**Text extract**

....

I completed a budget with Jerry. While the budget helped him uncover a few areas where he could save money, it also confirmed he was in no position to make monthly payments. Even though I informed Jerry I could arrange a proposal with a trustee for far less than 35 cents on the dollar (average proposal we structure for debtors is between 17 and 22 cents on the dollar), a monthly payment would be a great burden on Jerry, especially while he was on EI.

I was determined to find an answer and a final review of Jerry’s assets provided the answer we needed.

Lump It!

Jerry was fortunate enough to possess a LIRA, otherwise known as a Locked in Retirement Account. Imagine an RRSP that you technically can’t access until you retire. While LIRAs are particularly difficult to break, they can be broken, usually if the holder of the LIRA can prove financial hardship.

Ordinarily, I’m loathed to touch someone’s retirement account, but tough times demand extraordinary action.

I informed Jerry that he may want to dip into the LIRA in order to obtain enough money to provide his creditors with what is known as a Lump Sum Proposal. Instead of making monthly payments to his creditors over 5 years, Jerry would offer them a one-time payment utilizing the funds from his LIRA.

Providing a Lump Sum Proposal utilizing the LIRA provided Jerry with all kinds of advantages…

  • Creditors are very partial to lump sum offers as it allows them to realize an instant return on what’s owed to them. There is no need to wait several years
  • A lump sum guarantees a creditor with a return. In Canada, about 35% of all consumer proposals fail (Proposals prepared by 4 Pillars fail only 3% of the time). If a creditor knows there’s a 100% chance of realizing a return, they will often accept a lower amount in exchange for not having to deal with the risk of failure
  • By utilizing funds from the LIRA Jerry would be taking money out of his retirement savings. However, he’d be eliminating the need to rely on monthly payments to satisfy his creditors. He would effectively eliminate his debt in one fell swoop
  • A lump sum would allow Jerry to effectively complete his proposal instantly, thus allowing him to rebuild credit and put distance between himself and the proposal faster
  • Jerry could file a “Joint” proposal, and include his wife in the proceeding, thus allowing her to avoid bankruptcy and reap the benefit of the lump sum. NOTE: a Joint proposal would also be possible in the case of a regular proposal with monthly payments. In this case though, the lump sum option was preferable.

....

(Stored data entries)
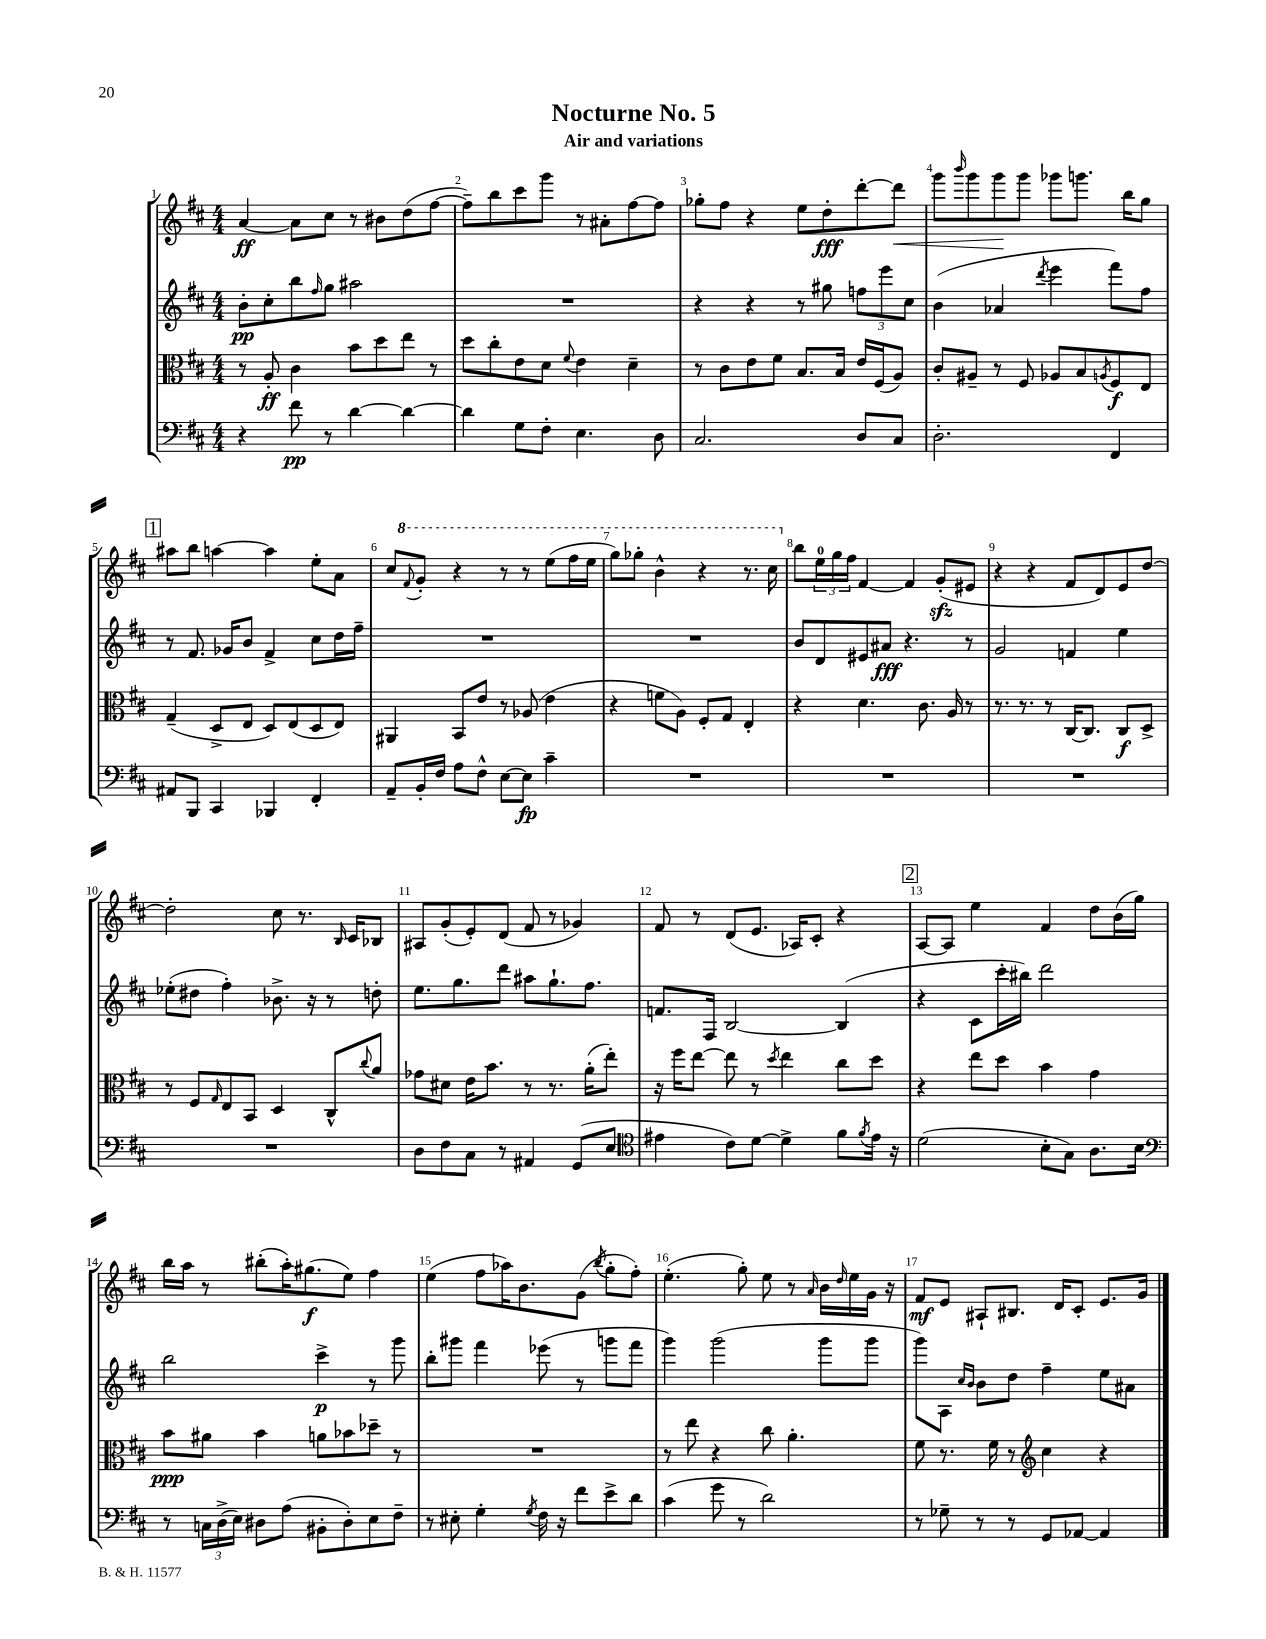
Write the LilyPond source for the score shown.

\header { title = "Nocturne No. 5" subtitle = "Air and variations" }
<<
\new StaffGroup <<
\new Staff = "s0" {
    \clef treble \key d \major \numericTimeSignature \time 4/4
    a'4~\ff a'8 cis''8 r8 bis'8 d''8( fis''8~ |
    fis''8--) b''8 cis'''8 g'''8 r8 ais'8-. fis''8~ fis''8 |
    ges''8-. fis''8 r4 e''8 d''8-.\fff d'''8~-. d'''8\< |
    g'''8 \grace { b'''16 } g'''8 g'''8\! g'''8 ges'''8 g'''8. b''16 g''8 |
    \mark \markup { \box "1" } ais''8 b''8 a''4~ a''4 e''8-. a'8 |
    cis''8 \ottava #1 \appoggiatura { fis''8 } g''8-. r4 r8 r8 e'''8( fis'''16 e'''16 |
    g'''8) ges'''8-. b''4-^ r4 r8. cis'''16 \ottava #0 |
    b''8 \tuplet 3/2 { e''16-0 g''16 fis''16 } fis'4~ fis'4 g'8-.\sfz( eis'8 |
    r4 r4 fis'8 d'8) e'8 d''8~ |
    d''2-. cis''8 r8. \grace { b16 } cis'16 bes8 |
    ais8 g'8-.( e'8-.) d'8( fis'8 r8 ges'4) |
    fis'8 r8 d'8( e'8. aes16) cis'8-. r4 |
    \mark \markup { \box "2" } a8~ a8 e''4 fis'4 d''8 b'16( g''16) |
    b''16 a''16 r8 bis''8-.( a''16-.) gis''8.\f( e''8) fis''4 |
    e''4( fis''8 aes''16) b'8. g'8( \acciaccatura { b''8 } g''8-. fis''8-.) |
    e''4.-.( g''8-.) e''8 r8 \grace { a'16 } b'16 \grace { d''16 } e''16 g'16 r16 |
    fis'8\mf e'8 ais8-! bis8. d'16 cis'8-. e'8. g'16 \bar "|." |
}
\new Staff = "s1" {
    \clef treble \key d \major \numericTimeSignature \time 4/4
    b'8-.\pp cis''8-. b''8 \grace { fis''16 } g''8 ais''2 |
    R1 |
    r4 r4 r8 gis''8 \tuplet 3/2 { f''8 e'''8 cis''8 } |
    b'4( aes'4 \acciaccatura { d'''8 } e'''4 fis'''8) fis''8 |
    \mark \markup { \box "1" } r8 fis'8. ges'16 b'8 fis'4-> cis''8 d''16 fis''16-- |
    R1 |
    R1 |
    b'8 d'8 eis'8 ais'8\fff r4. r8 |
    g'2 f'4 e''4 |
    ees''8-.( dis''8 fis''4-.) bes'8.-> r16 r8 d''8-. |
    e''8. g''8. d'''8 ais''8 g''8.-! fis''8. |
    f'8. fis16 b2~ b4( |
    \mark \markup { \box "2" } r4 cis'8 cis'''16-. bis''16) d'''2 |
    b''2 cis'''4->\p r8 g'''8 |
    b''8-. gis'''8 fis'''4 ees'''8( r8 g'''8 fis'''8 |
    g'''4) g'''2( g'''8 g'''8 |
    g'''8) a8 \grace { cis''16 b'16 } b'8 d''8 fis''4-- e''8 ais'8 \bar "|." |
}
\new Staff = "s2" {
    \clef alto \key d \major \numericTimeSignature \time 4/4
    r8 a8-.\ff cis'4 b'8 d''8 e''8 r8 |
    d''8 cis''8-. e'8 d'8 \appoggiatura { fis'8 } e'4 d'4-- |
    r8 cis'8 e'8 fis'8 b8. b16 e'16 fis16( a8) |
    cis'8-. ais8-- r8 fis8 aes8 b8 \acciaccatura { a8 } fis8\f e8 |
    \mark \markup { \box "1" } g4--( d8-> e8 d8) e8( d8 e8) |
    ais,4 b,8 e'8 r8 aes8( e'4 |
    r4 f'8 a8) fis8-. g8 e4-. |
    r4 d'4. cis'8. a16 r8 |
    r8. r8. r8 cis16~ cis8. cis8\f d8-> |
    r8 fis8 \grace { g16 } e8 b,8 d4 cis8-^ \appoggiatura { cis''8 } a'8 |
    ges'8 dis'8 e'16 b'8. r8 r8. a'16-.( e''8-.) |
    r16 fis''16 e''8~ e''8 r8 \acciaccatura { d''8 } e''4 cis''8 d''8 |
    \mark \markup { \box "2" } r4 e''8 d''8 b'4 g'4 |
    b'8\ppp ais'8 b'4 a'8 bes'8 des''8-- r8 |
    R1 |
    r8 e''8 r4 cis''8 a'4.-. |
    fis'8 r8. fis'16 r8 \clef treble cis''4 r4 \bar "|." |
}
\new Staff = "s3" {
    \clef bass \key d \major \numericTimeSignature \time 4/4
    r4 fis'8\pp r8 d'4~ d'4~ |
    d'4 g8 fis8-. e4. d8 |
    cis2. d8 cis8 |
    d2.-. fis,4 |
    \mark \markup { \box "1" } ais,8 b,,8 cis,4 bes,,4 fis,4-. |
    a,8-- b,16-. fis16 a8 fis8-^ e8~ e8\fp cis'4-- |
    R1 |
    R1 |
    R1 |
    R1 |
    d8 fis8 cis8 r8 ais,4 g,8( e8 |
    \clef tenor eis'4 cis'8) d'8~ d'4-> fis'8 \acciaccatura { fis'8 } eis'16 r16 |
    \mark \markup { \box "2" } d'2( b8-. g8) a8. b16 |
    \clef bass r8 \tuplet 3/2 { c16 d16->( e16) } dis8 a8( bis,8-. dis8-.) e8 fis8-- |
    r8 eis8-. g4-. \acciaccatura { g8 } fis16 r16 fis'8 e'8-> d'8 |
    cis'4( g'8 r8 d'2) |
    r8 ges8-- r8 r8 g,8 aes,8~ aes,4 \bar "|." |
}
>>
>>
\layout { \context { \Score \override BarNumber.break-visibility = ##(#f #t #t) barNumberVisibility = #all-bar-numbers-visible } }
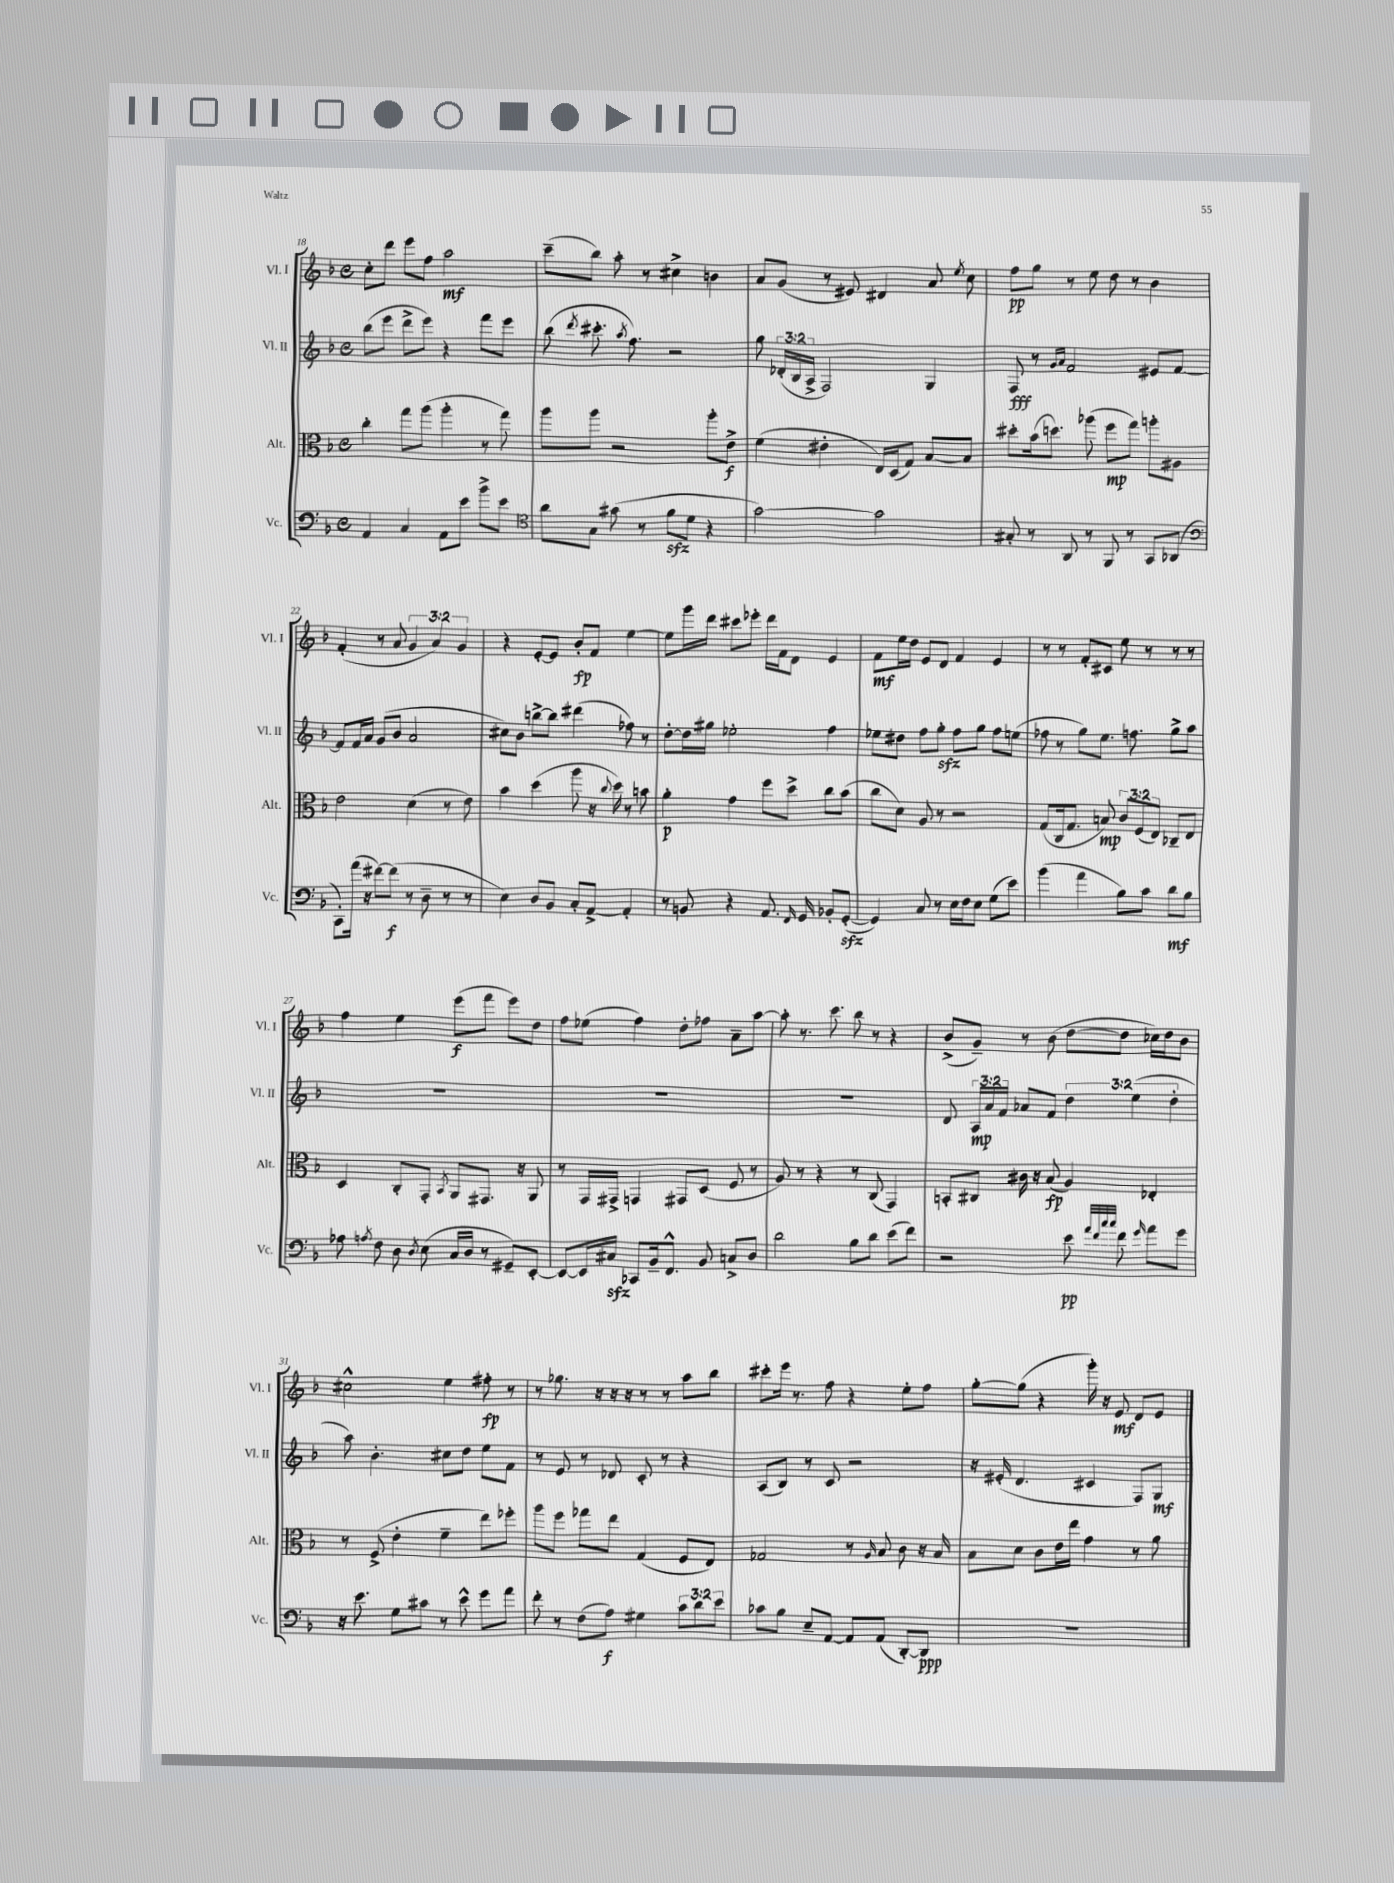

....

**Required work**
1. In the debt proposal text, what is a LIRA also called?
2. Reproduce the debt proposal text from "I informed Jerry that" up to and including "from his LIRA.".
Rely on the debt proposal text alone and not on the records.

**Answers for the tasks**
1. A Locked in Retirement Account.

2.
I informed Jerry that he may want to dip into the LIRA in order to obtain enough money to provide his creditors with what is known as a Lump Sum Proposal. Instead of making monthly payments to his creditors over 5 years, Jerry would offer them a one-time payment utilizing the funds from his LIRA.